## [Richiesta A]
Elenca tutti i temi che, secondo il testo su Luigi Tenco, le sue canzoni affrontano.
## [Richiesta B]
Ricopia il passo del testo su Luigi Tenco che comincia con "Invece, Luigi Tenco" e prosegue fino a "di un’ironia graffiante.".

===== Pagina =====

Se fosse nato negli Stati Uniti o anche soltanto in Inghilterra o in Francia, Luigi Tenco sarebbe stato sicuramente una star. Perché era bello, dotato di un fascino tenebroso e maledetto e soprattutto perché era bravo, un genio e un poeta. Ed era contro, sempre inquieto e sempre insoddisfatto.
Invece, Luigi Tenco nasce il 21 marzo 1938 a Cassine, in provincia di Alessandria, in un’Italia ancora quasi ignara del ’68 in arrivo e che gli aveva decretato a fatica un successo di culto, culto fragile e molto tormentato, proprio come lui. Tenco infatti scrive canzoni bellissime, che affrontano tantissimi temi, dall’amore alla politica alla vita all’esistenza e sono brani inquieti e tormentati, di una malinconia disperata e anche di un’ironia graffiante.

Muore in circostanze che a lungo sono state considerate misteriose anche se forse il vero mistero è lui. Intanto, quando muore e dove muore è già particolare. Muore dopo aver cantato “Ciao amore ciao ” al Festival di Sanremo 1967, nell’ hotel dove alloggiava.

===== Materiale fornito =====

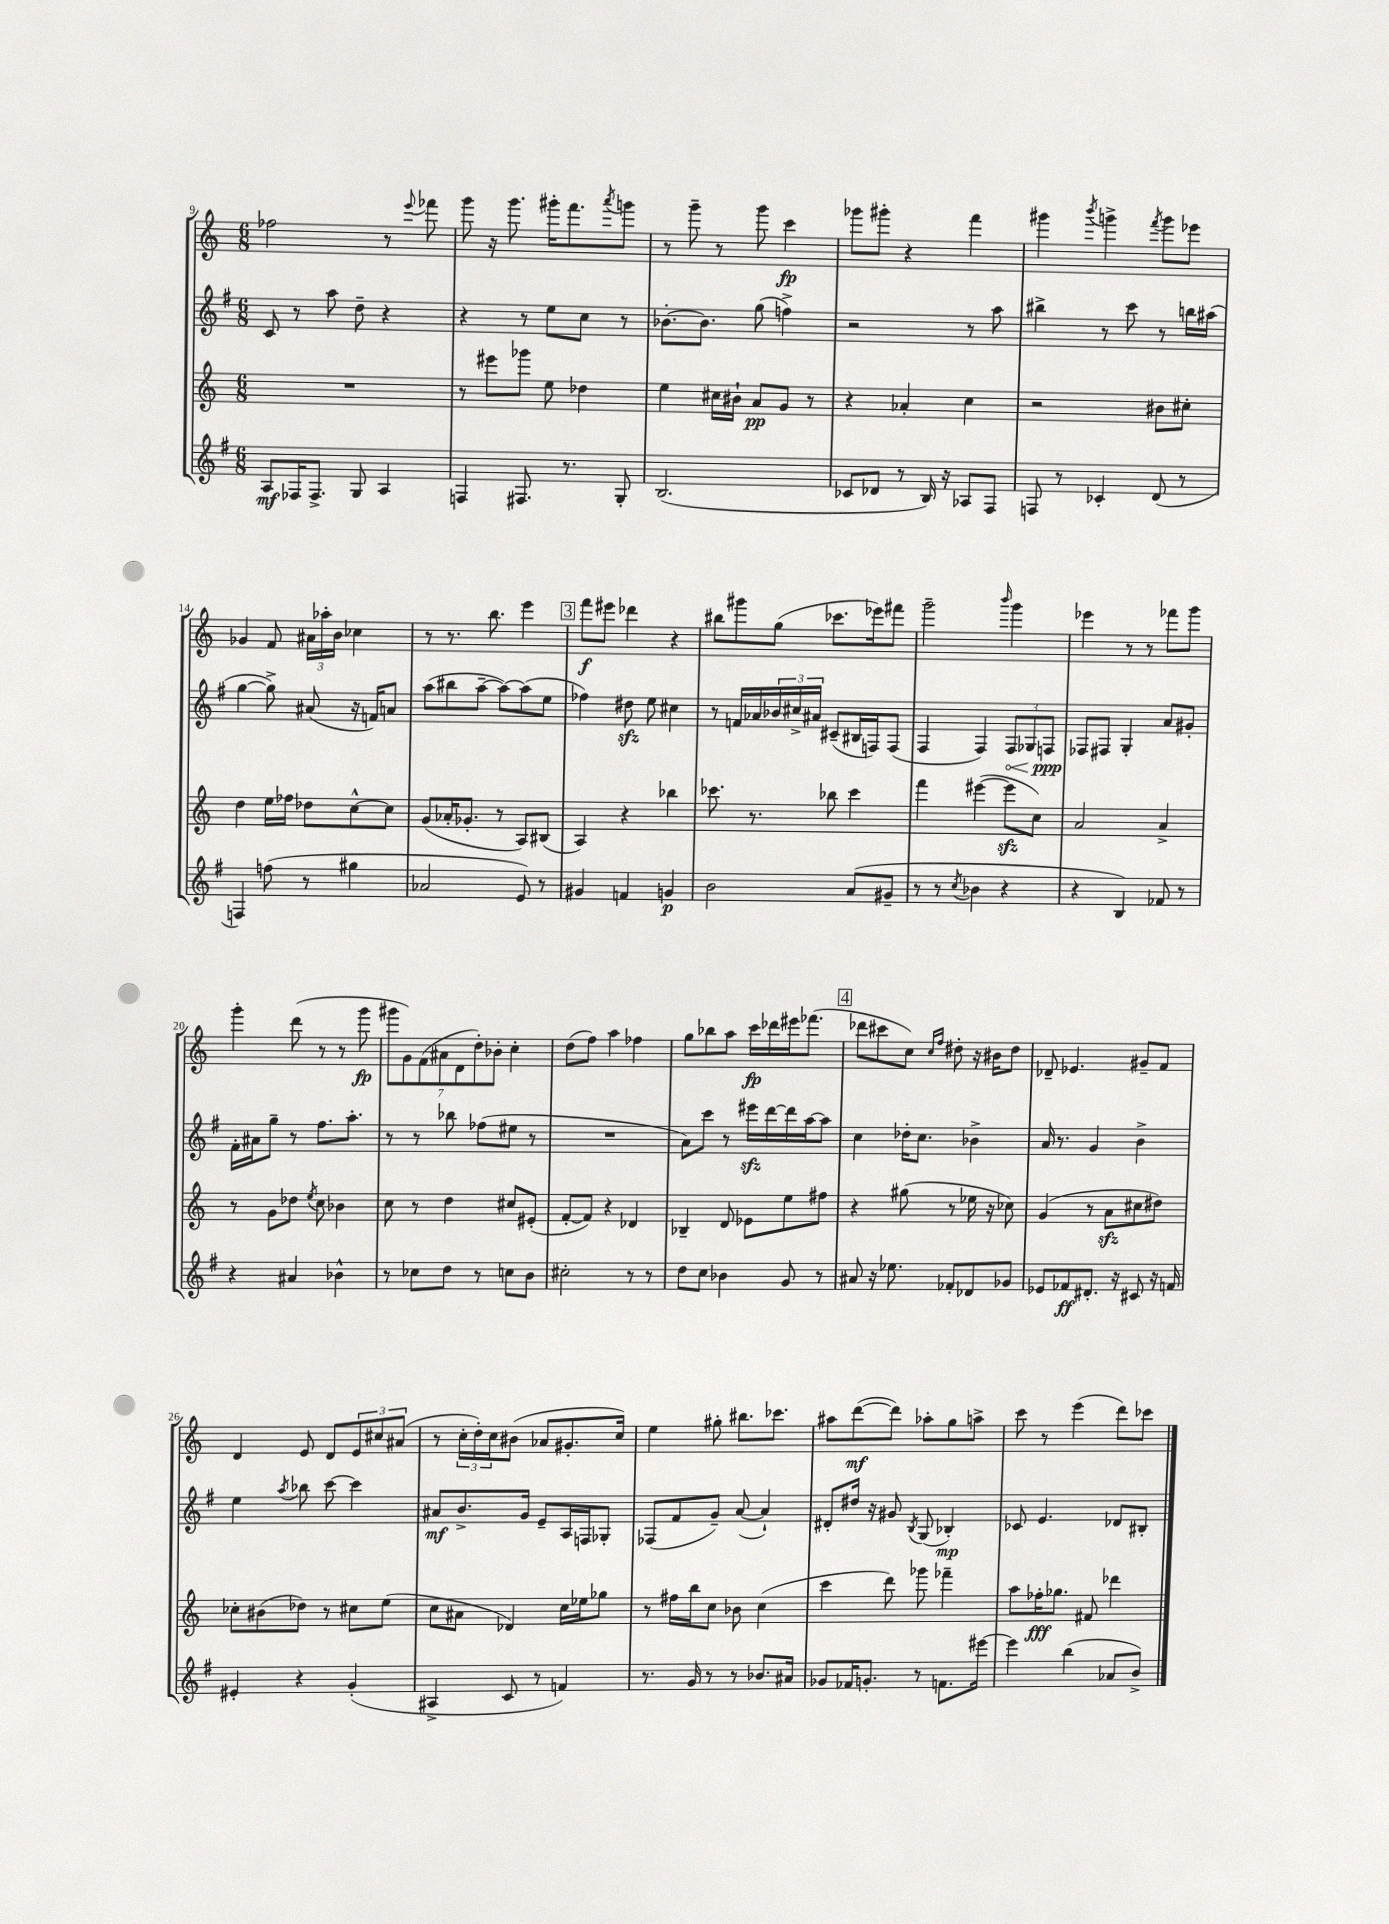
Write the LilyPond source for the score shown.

<<
\new StaffGroup <<
\new Staff = "s0" {
    \clef treble \key c \major \numericTimeSignature \time 6/8
    fes''2 r8 \appoggiatura { e'''8 } fes'''8 |
    g'''8 r16 g'''8. gis'''16-. f'''8. \acciaccatura { a'''8 } g'''8 |
    r8 g'''8-- r8 g'''8 c'''4\fp |
    ges'''8 gis'''8-. r4 f'''4 |
    gis'''4 \acciaccatura { b'''8 } g'''4-> \acciaccatura { f'''8 } g'''8 ees'''8 |
    ges'4 f'8 \tuplet 3/2 { ais'16 aes''16-. b'16 } ces''4 |
    r8 r8. b''8. e'''4 |
    \mark \markup { \box "3" } f'''8\f eis'''8 des'''4 r4 |
    bis''8 gis'''8 g''8( ces'''8. ees'''16) fis'''8 |
    g'''2-- \grace { b'''16 } g'''4 |
    ees'''4 r8 r8 fes'''8 g'''8 |
    g'''4-. d'''8( r8 r8 g'''8\fp |
    \tuplet 7/4 { gis'''8 g'8) f'8( ais'8 d'8 d''8-.) bes'8-. } c''4-. |
    d''8( f''8) a''4 fes''4 |
    g''8 bes''8 a''8 c'''16\fp des'''16 eis'''16 fes'''8.( |
    \mark \markup { \box "4" } des'''8 cis'''8 c''8) \grace { c''16 f''16 } dis''8-. r16 bis'16 dis''8 |
    des'8-- ees'4. gis'8-- f'8 |
    d'4 e'8 d'8 \tuplet 3/2 { e'8 cis''8 ais'8( } |
    r8 \tuplet 3/2 { c''16-. d''16-.) c''16 } bis'8( aes'8 gis'8.-. c''16) |
    e''4 gis''8-. bis''8. ces'''8. |
    ais''8 d'''8~\mf( d'''8) aes''8-. g''8 a''8-> |
    c'''8 r8 e'''4( d'''8) ces'''8 \bar "|." |
}
\new Staff = "s1" {
    \clef treble \key g \major \numericTimeSignature \time 6/8
    c'8 r8 a''8 d''8-- r4 |
    r4 r8 e''8 c''8 r8 |
    bes'8.~-. bes'8. g''8( f''4->) |
    r2 r8 a''8 |
    bis''4-> r8 c'''8 r8 b''16 ais''16( |
    g''4~ g''8->) ais'8( r16 f'16) a'8 |
    a''8( bis''8 a''8~-- a''8~) a''8( e''8 |
    \mark \markup { \box "3" } fes''4) dis''8\sfz e''8 cis''4 |
    r8 f'16 aes'16 \tuplet 3/2 { bes'16 cis''16-> ais'16 } cis'8--( bis16 f16) f8( |
    fis4 fis4) \tuplet 3/2 { \once \override Hairpin.circled-tip = ##t fis8\< ges8 f8\ppp\! } |
    fes8 fis8 g4-. a'8 gis'8-. |
    fis'16-. ais'16 g''8-- r8 fis''8. a''8.-. |
    r8 r8 bes''8 fes''8( eis''8 r8 |
    R2. |
    a'8) c'''8 r8 eis'''16\sfz d'''16~ d'''16 a''16~ a''8 |
    \mark \markup { \box "4" } c''4 des''16-. c''8. bes'4-> |
    a'16 r8. g'4 b'4-> |
    e''4 \acciaccatura { a''8 } bes''8 c'''8~ c'''4 |
    ais'8\mf b'8.-> g'16 e'8-- a16 f16 ges8-. |
    fes8( fis'8 g'8--) a'8~( a'4-!) |
    dis'8-. dis''16 r16 gis'8 \acciaccatura { b8 } g8( bes4-.\mp) |
    ces'8 e'4. des'8 bis8-. \bar "|." |
}
\new Staff = "s2" {
    \clef treble \key c \major \numericTimeSignature \time 6/8
    R2. |
    r8 eis'''8 ges'''8 e''8 des''4 |
    e''4 cis''16 bis'16-! a'8\pp g'8 r8 |
    r4 aes'4-. c''4 |
    r2 bis'8 cis''8-. |
    d''4 e''16 fes''16 des''8 c''8~-^ c''8 |
    g'8( aes'16-. ges'8.-. r8 a8) bis8( |
    \mark \markup { \box "3" } a4) r4 bes''4 |
    ces'''8. r8. bes''8 ces'''4 |
    f'''4 eis'''4~( eis'''8\sfz c''8) |
    a'2 a'4-> |
    r8 g'8 des''8 \acciaccatura { e''8 } c''8 bes'4 |
    c''8 r8 d''4 cis''8 eis'8-.( |
    f'8~-. f'8) r4 des'4 |
    bes4-- d'8 ees'8 e''8 fis''8 |
    \mark \markup { \box "4" } r4 gis''8( r8 ees''16 r16 ces''8) |
    g'4( r8 a'8\sfz cis''8 dis''8) |
    ces''8-. bis'8( des''8) r8 cis''8 e''8( |
    c''8 ais'8 des'4) c''16 ees''16 ges''8 |
    r8 fis''16 b''16 c''8 bes'8 c''4( |
    c'''4 d'''8) ges'''8 fes'''4-- |
    a''8 fes''16-.\fff ges''8. fis'8 des'''4 \bar "|." |
}
\new Staff = "s3" {
    \clef treble \key g \major \numericTimeSignature \time 6/8
    a8\mf fes16 fes8.-> g8 a4 |
    f4 fis8. r8. g8-. |
    b2.( |
    ces'8 des'8 r8 b16) r16 aes8 fis8 |
    f8 r8 ces'4-. d'8( r8 |
    f4) f''8( r8 gis''4 |
    aes'2 e'8) r8 |
    \mark \markup { \box "3" } gis'4 f'4 g'4\p |
    b'2 a'8( gis'8-- |
    r8 r8 \acciaccatura { c''8 } bes'4 r4 |
    r4 b4) fes'8 r8 |
    r4 ais'4 bes'4-^ |
    r8 ces''8 d''8 r8 c''8 b'8 |
    cis''2-. r8 r8 |
    d''8 c''8 bes'4 g'8 r8 |
    \mark \markup { \box "4" } ais'8 r16 ees''8. fes'8-. des'8 ges'8 |
    ees'8 fes'8\ff dis'8.-. r16 cis'8 r16 f'16 |
    eis'4-. r4 g'4-.( |
    ais4-> c'8 r8 f'4) |
    r8. g'16 r8 r8 bes'8. ais'16 |
    ges'8 fes'16 g'8.-. r8 f'8. eis'''16~ |
    eis'''4 b''4( aes'8 b'8->) \bar "|." |
}
>>
>>
\layout { \context { \Score currentBarNumber = #9 } }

=====

## [Risultato A]
Le canzoni di Tenco affrontano l'amore, la politica, la vita e l'esistenza.

## [Risultato B]
Invece, Luigi Tenco nasce il 21 marzo 1938 a Cassine, in provincia di Alessandria, in un’Italia ancora quasi ignara del ’68 in arrivo e che gli aveva decretato a fatica un successo di culto, culto fragile e molto tormentato, proprio come lui. Tenco infatti scrive canzoni bellissime, che affrontano tantissimi temi, dall’amore alla politica alla vita all’esistenza e sono brani inquieti e tormentati, di una malinconia disperata e anche di un’ironia graffiante.